Schistosomiasis, Bilharziose
Bildquelle: BNI/BW
Diagnostik:
Wichtige Hinweise ergeben sich aus der Anamnese des Patienten in Bezug auf Reisen in verdächtige Regionen, den dortigen Kontakt mit Binnengewässern sowie das Auftreten von Hauterscheinungen. Entscheidend ist der Nachweis der typischen Eier in Urin oder Stuhl (weiterhin Goldstandard der Diagnostik) oder in Schleimhautbiopsaten aus Blase oder Darm, der Einachweis gelingt frühestens nach 4-10 Wochen.
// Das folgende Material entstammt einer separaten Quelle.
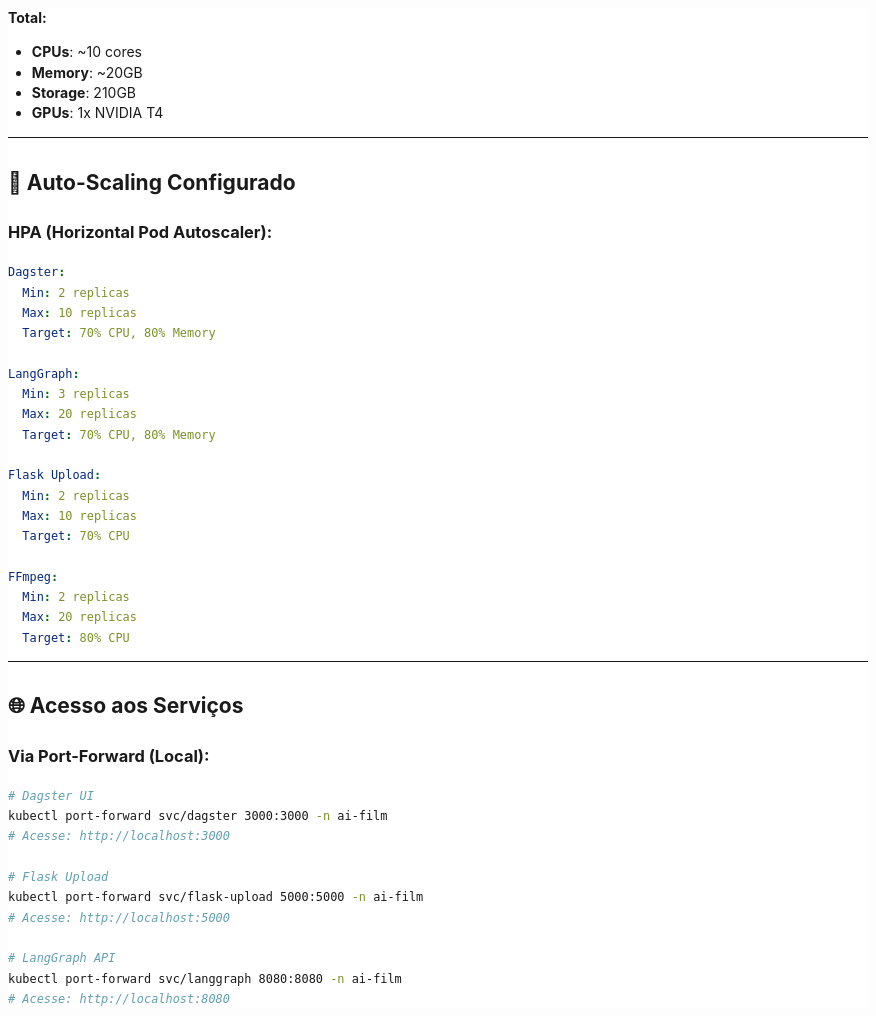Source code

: **Total:**
- **CPUs**: ~10 cores
- **Memory**: ~20GB
- **Storage**: 210GB
- **GPUs**: 1x NVIDIA T4

---

## 🔄 **Auto-Scaling Configurado**

### **HPA (Horizontal Pod Autoscaler):**

```yaml
Dagster:
  Min: 2 replicas
  Max: 10 replicas
  Target: 70% CPU, 80% Memory

LangGraph:
  Min: 3 replicas
  Max: 20 replicas
  Target: 70% CPU, 80% Memory

Flask Upload:
  Min: 2 replicas
  Max: 10 replicas
  Target: 70% CPU

FFmpeg:
  Min: 2 replicas
  Max: 20 replicas
  Target: 80% CPU
```

---

## 🌐 **Acesso aos Serviços**

### **Via Port-Forward (Local):**

```bash
# Dagster UI
kubectl port-forward svc/dagster 3000:3000 -n ai-film
# Acesse: http://localhost:3000

# Flask Upload
kubectl port-forward svc/flask-upload 5000:5000 -n ai-film
# Acesse: http://localhost:5000

# LangGraph API
kubectl port-forward svc/langgraph 8080:8080 -n ai-film
# Acesse: http://localhost:8080
```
Im Allgemeinen sollte die Diagnostik frühestens 8 Wochen seit dem letzten Süßwasserkontakt durchgeführt werden. Immunologische Methoden sind bei untypischen Lokalisationen einer Bilharziose von Vorteil (Nachweis spezifischer Antikörper mit ELISA). Insgesamt ist eine Schistosomen-Serologie jedoch nur begrenzt aussagekräftig, u.a. aufgrund möglicher Kreuzreaktionen. Inzwischen existieren spezifische und hochsensitive PCR-Assays, die einen Erregernachweis praktisch in jedem Stadium der Erkrankung erlauben, sich in der Routinediagnostik gegenüber dem direkten Ei-Nachweis bislang jedoch noch nicht durchsetzen konnten.
Differentialdiagnose:
Zerkariendermatitis. Allergien, Akute Schistosomiasis. Typhus abdominalis, Malaria, Brucellosen, Lymphome, Chronische Schistosomiasis: je nach Lokalisation Blasen-, Darm- und Lebererkrankungen anderer Genese
Therapie:
Praziquantel als Mittel der ersten Wahl, alternativ bei S.haematobium Metrifonat, bei S. mansoni Oxamniquin
Prophylaxe, Immunität:
In Endemiegebieten Kontakt mit kontaminiertem Süßwasser vermeiden, Behandlung infizierter Personen, Bekämpfung der Schnecken.